Phnom Penh, Cambodia - A new report reveals that the use of a very toxic pesticide is killing wild animals and may seriously affect the health of local communities in rural Cambodia.
Between January and August 2015, the Wildlife Health and Health Policy (WHHP) program of the Wildlife Conservation Society (WCS) has worked closely with WCS field teams in Preah Vihear and Birdlife International in Siem Pang district, Stung Treng province to document a series of wildlife poisoning cases. Six wild animals including vulnerable species (large-spotted civets, woolly-necked stork) and critically endangered slender-billed vulture were found dead by forest rangers and wildlife monitoring teams close to different waterholes.
“Laboratory analyses revealed that those wild animals were poisoned with a very toxic pesticide, Carbofuran, which in many cases had been intentionally spread in the waterhole to capture wild animals,” said Dr. Mathieu Pruvot, WHHP Team Leader. “We also found that both livestock and humans were affected in the same areas after drinking the water contaminated with the poison. We are also extremely worried that more people may become sick by consuming poisoned animals.”
Carbofuran is a carbamate pesticide, often used for insect control. Its very high acute toxicity, particularly in birds, has resulted in a large number of primary and secondary poisonings. In humans, symptoms of carbofuran poisoning may include: weakness, vomiting, abdominal cramps, sweating, diarrhea, excessive salivation, breathing difficulty, neurological symptoms, and death. Due to its high acute toxicity, Carbofuran was banned from many countries in the world (the United States, Canada, and the European Union), often following large die-off of wild birds.

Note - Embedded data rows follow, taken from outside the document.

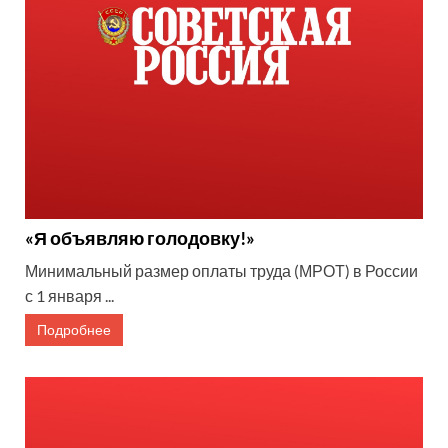
«Я объявляю голодовку!»
Минимальный размер оплаты труда (МРОТ) в России
с 1 января ...
Подробнее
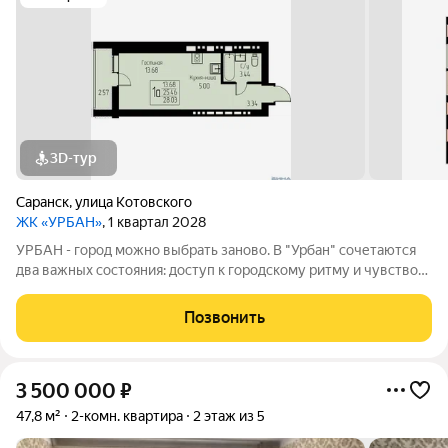
3D-тур
Саранск
,
улица Котовского
ЖК «УРБАН»
, 1 квартал 2028
УРБАН - город можно выбрать заново. В "Урбан" сочетаются
два важных состояния: доступ к городскому ритму и чувство
защищённого собственного пространства.В течение дня - это
удобная городская база: понятные маршруты, близость
Позвонить
инфраструктуры,
3 500 000
₽
47,8 м²
2-комн. квартира
2 этаж из 5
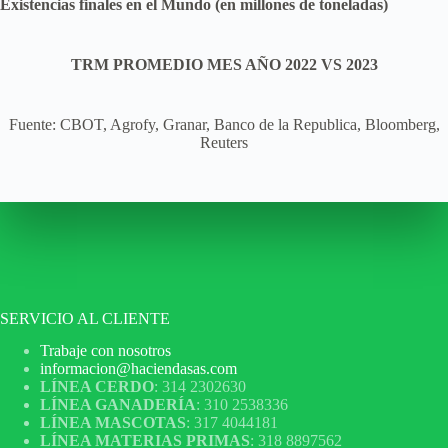
Existencias finales en el Mundo (en millones de toneladas)
TRM PROMEDIO MES AÑO 2022 VS 2023
Fuente: CBOT, Agrofy, Granar, Banco de la Republica, Bloomberg,
Reuters
SERVICIO AL CLIENTE
Trabaje con nosotros
informacion@haciendasas.com
LÍNEA CERDO
: 314 2302630
LÍNEA GANADERÍA
: 310 2538336
LÍNEA MASCOTAS
: 317 4044181
LÍNEA MATERIAS PRIMAS
: 318 8897562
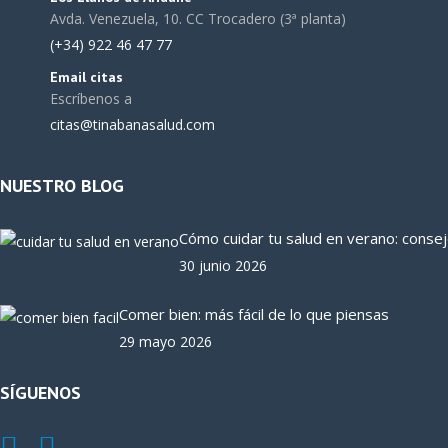
Avda. Venezuela, 10. CC Trocadero (3ª planta)
(+34) 922 46 47 77
Email citas
Escríbenos a
citas@tinabanasalud.com
NUESTRO BLOG
Cómo cuidar tu salud en verano: conse
30 junio 2026
Comer bien: más fácil de lo que piensas
29 mayo 2026
SÍGUENOS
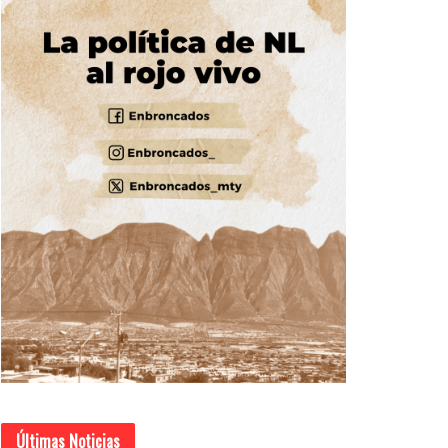
Últimas Noticias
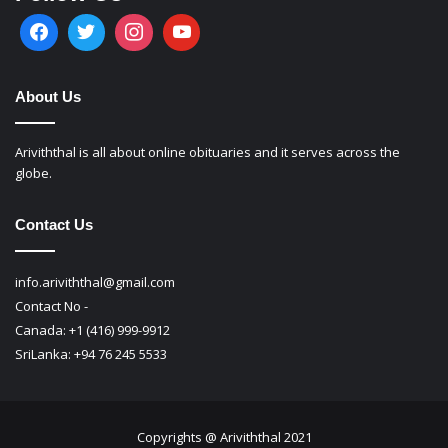
About Us
Ariviththal is all about online obituaries and it serves across the
globe.
Contact Us
info.ariviththal@gmail.com
Contact No -
Canada: +1 (416) 999-9912
SriLanka: +94 76 245 5533
Copyrights @ Ariviththal 2021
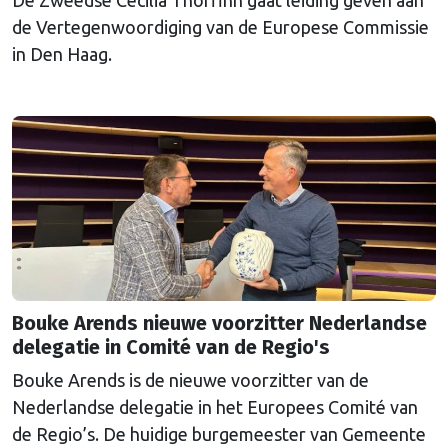
De Zweedse Cecilia Thorfinn gaat leiding geven aan
de Vertegenwoordiging van de Europese Commissie
in Den Haag.
Bouke Arends nieuwe voorzitter Nederlandse
delegatie in Comité van de Regio's
Bouke Arends is de nieuwe voorzitter van de
Nederlandse delegatie in het Europees Comité van
de Regio’s. De huidige burgemeester van Gemeente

Other carbamates, such as bendiocarb and propoxur, are useful and safe when used for the indoor control of mosquito species that transmit malaria, and are on the list of insecticides recommended for this use by the World Health Organization.
“There is growing concern as poisoning is rapidly becoming one of the main threats to Cambodia’s wildlife conservation. Actions are urgently needed,” warns Dr. Ross Sinclair, WCS Cambodia Country Director.
In June 2016, a detailed report about the recent poisoning cases in Cambodia was released during a meeting between representatives of the Ministry of Health, the Ministry of Agriculture, Forestry and Fisheries, and the Ministry of Environment, as well as other international partners in the health sector who are taking the matter seriously and hoping to take initial steps to address this issue.
Dr. Robert Newman, Cambodia Country Director for the U.S. Centers for Disease Control and Prevention (U.S. CDC) highlighted that “it is essential to address the risks posed by the presence of highly toxic pesticides in markets, and it is urgent to develop more laboratory capacity in the country to detect the presence of toxic chemicals in the environment, food items, and biological samples from affected people and animals.”
Dr. Ly Sovann, Director of the Communicable Disease Control Department in Cambodia, expressed his deep concern regarding these findings. “It is a significant concern, and a serious threat for wildlife and public health. This issue requires immediate attention to protect Cambodia’s wildlife and the Cambodian people.”